Both integrins and cadherins are tri-functional; they bind to other cells or to the ECM and provide a means of connection to the cell cytoskeleton and thereby are involved in intracellular signaling . One recent report suggests that alteration of different cadherins and integrins could affect several aspects of cancer progression  suggesting that changes in the cell-to-cell and cell to collagen attachments may drive changes in the mechanical properties observed in cancerous lesions.
In addition to integrins and cadherins, linkers of the nucleoskeleton and cytoskeleton (LINC) provide pathways spanning the nuclear envelope (NE) resulting in a direct physical linkage between major cytoskeletal and nucleoskeletal elements. The ability of LINC complexes to sense and transmit cytoskeletal forces across the NE is critical for force transmission into and out of the cell and cell nucleus .
This link between the cell nucleus through LINC complexes may help to explain why a recent report indicates that temporary loading prevents cancer progression and immune organ atrophy induced by hind-limb unloading in mice . However, whether changes in LINC complexes, DNA, cadherins, integrins, collagen of the ECM or mechanical loading are the mediators or cofactors in cancer formation and metastasis, it is clear that these changes are associated with increases in the amount, alignment and densification of collagen in the ECM .

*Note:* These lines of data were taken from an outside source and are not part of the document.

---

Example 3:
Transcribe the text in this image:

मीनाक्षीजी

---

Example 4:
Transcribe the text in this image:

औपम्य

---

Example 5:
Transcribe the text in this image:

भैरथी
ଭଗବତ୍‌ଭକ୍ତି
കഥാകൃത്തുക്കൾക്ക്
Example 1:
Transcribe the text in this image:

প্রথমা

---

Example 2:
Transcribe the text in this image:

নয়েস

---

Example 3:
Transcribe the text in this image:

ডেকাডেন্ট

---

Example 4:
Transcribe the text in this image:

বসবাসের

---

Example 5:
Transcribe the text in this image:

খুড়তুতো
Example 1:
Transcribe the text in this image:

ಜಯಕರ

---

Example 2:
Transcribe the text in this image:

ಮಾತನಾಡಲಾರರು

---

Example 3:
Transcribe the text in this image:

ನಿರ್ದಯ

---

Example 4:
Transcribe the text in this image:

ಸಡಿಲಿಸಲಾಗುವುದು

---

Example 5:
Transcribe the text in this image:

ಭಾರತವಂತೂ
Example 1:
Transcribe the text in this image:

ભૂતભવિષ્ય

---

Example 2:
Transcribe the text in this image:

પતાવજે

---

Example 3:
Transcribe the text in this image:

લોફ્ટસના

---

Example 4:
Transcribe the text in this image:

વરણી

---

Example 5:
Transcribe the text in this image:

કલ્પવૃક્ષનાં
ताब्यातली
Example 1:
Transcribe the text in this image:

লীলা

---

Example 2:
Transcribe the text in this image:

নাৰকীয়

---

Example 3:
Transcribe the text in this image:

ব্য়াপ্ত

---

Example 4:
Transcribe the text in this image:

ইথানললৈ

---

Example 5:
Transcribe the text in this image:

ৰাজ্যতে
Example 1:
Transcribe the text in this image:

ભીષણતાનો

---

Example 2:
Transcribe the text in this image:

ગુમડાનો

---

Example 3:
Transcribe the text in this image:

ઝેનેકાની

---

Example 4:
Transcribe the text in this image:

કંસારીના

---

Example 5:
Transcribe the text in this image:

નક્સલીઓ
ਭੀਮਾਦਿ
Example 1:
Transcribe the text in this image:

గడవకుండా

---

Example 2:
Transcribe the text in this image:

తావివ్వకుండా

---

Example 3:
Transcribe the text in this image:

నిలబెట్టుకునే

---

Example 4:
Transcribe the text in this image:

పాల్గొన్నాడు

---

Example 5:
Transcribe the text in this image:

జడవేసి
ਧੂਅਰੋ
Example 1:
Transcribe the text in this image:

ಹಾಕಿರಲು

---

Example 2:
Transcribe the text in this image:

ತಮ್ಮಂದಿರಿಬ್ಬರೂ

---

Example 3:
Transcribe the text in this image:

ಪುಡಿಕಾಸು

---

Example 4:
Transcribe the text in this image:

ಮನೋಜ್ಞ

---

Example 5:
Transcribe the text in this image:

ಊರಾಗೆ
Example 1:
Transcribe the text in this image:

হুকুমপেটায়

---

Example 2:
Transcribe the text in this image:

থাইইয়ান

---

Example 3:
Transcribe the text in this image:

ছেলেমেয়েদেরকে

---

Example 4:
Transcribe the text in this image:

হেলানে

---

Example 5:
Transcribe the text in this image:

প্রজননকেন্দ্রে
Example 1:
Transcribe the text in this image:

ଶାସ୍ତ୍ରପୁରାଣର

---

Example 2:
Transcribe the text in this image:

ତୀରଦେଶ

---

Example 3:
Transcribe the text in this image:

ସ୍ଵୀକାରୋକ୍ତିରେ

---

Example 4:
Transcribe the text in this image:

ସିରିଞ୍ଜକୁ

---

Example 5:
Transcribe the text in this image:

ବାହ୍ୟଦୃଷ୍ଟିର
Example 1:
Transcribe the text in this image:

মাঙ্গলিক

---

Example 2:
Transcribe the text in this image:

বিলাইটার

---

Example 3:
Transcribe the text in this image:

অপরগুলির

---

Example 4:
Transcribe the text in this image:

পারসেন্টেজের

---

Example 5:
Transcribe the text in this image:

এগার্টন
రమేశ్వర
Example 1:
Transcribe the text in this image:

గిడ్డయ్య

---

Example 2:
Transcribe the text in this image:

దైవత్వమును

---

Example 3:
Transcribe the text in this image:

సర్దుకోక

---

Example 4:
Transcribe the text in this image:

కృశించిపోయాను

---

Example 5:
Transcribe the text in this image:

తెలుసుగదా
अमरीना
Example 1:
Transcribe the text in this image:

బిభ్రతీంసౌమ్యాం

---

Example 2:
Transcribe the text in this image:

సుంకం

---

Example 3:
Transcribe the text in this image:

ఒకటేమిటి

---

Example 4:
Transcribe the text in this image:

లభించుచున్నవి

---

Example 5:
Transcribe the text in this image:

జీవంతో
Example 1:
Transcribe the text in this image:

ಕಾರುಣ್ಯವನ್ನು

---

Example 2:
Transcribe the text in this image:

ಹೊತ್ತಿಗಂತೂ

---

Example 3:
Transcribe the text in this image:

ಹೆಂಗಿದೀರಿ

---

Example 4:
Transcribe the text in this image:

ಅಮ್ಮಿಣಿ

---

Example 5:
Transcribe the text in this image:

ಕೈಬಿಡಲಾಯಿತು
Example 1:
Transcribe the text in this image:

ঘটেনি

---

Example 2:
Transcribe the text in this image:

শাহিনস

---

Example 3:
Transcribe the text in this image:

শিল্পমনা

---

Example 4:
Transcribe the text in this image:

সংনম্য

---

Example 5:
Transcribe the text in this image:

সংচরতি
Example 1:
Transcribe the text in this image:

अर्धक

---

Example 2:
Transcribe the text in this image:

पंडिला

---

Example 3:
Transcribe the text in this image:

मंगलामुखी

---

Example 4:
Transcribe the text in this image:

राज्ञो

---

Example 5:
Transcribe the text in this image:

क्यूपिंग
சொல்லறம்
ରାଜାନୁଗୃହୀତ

Due to exposure to UV light, the collagen matrix and the genetic material of the cell or both, cause an alteration in the cell-cell and cell-collagen interactions; however, it is clear that cleavage of collagen fibers in skin associated with aging may influence the mechanical link via integrins to the cell membrane. This alteration may be transduced to the cell cytoskeleton and nucleus which could alter the transmission of mechanical forces between cells via the adherence junctions and to the ECM via integrin binding sites. How ECM extracellular tension and collagen fragmentation are involved in lesion formation is unclear; however, using VOCT it is possible to study changes in the cell-collagen relationships in vivo observed in different skin lesions and diseases.
The biomechanical relationship between cells and collagen found in skin is complex. In areas of skin not affected by pulsatile blood flow, the cellular resonant frequency peak observed by VOCT is hard to detect. In areas of skin near arteries, there appears to be an increased cellular resonant frequency peak height that may be due to mechanotransduction as a result of local pulsatile blood flow. In areas not affected by arterial blood flow, the ratio of the cellular resonant frequency peak height to the collagen resonant frequency peak height increases from about 0.06 to above 0.6 in pre-cancerous and cancerous lesions. This increased ratio of the cellular to collagen resonant frequency peak height may reflect a change in the balance of force transduction mediated by integrins and cadherins and may lead to both collagen catabolism and cellular proliferation due to environmental and mechanical changes that affect the phosphokinase pathways. The balance between mechanically induced cadherin to cadherin interactions and integrin to collagen interactions may drive alterations in the phosphokinase pathways that lead to cellular proliferation and collagen remodeling observed in cancerous skin lesions.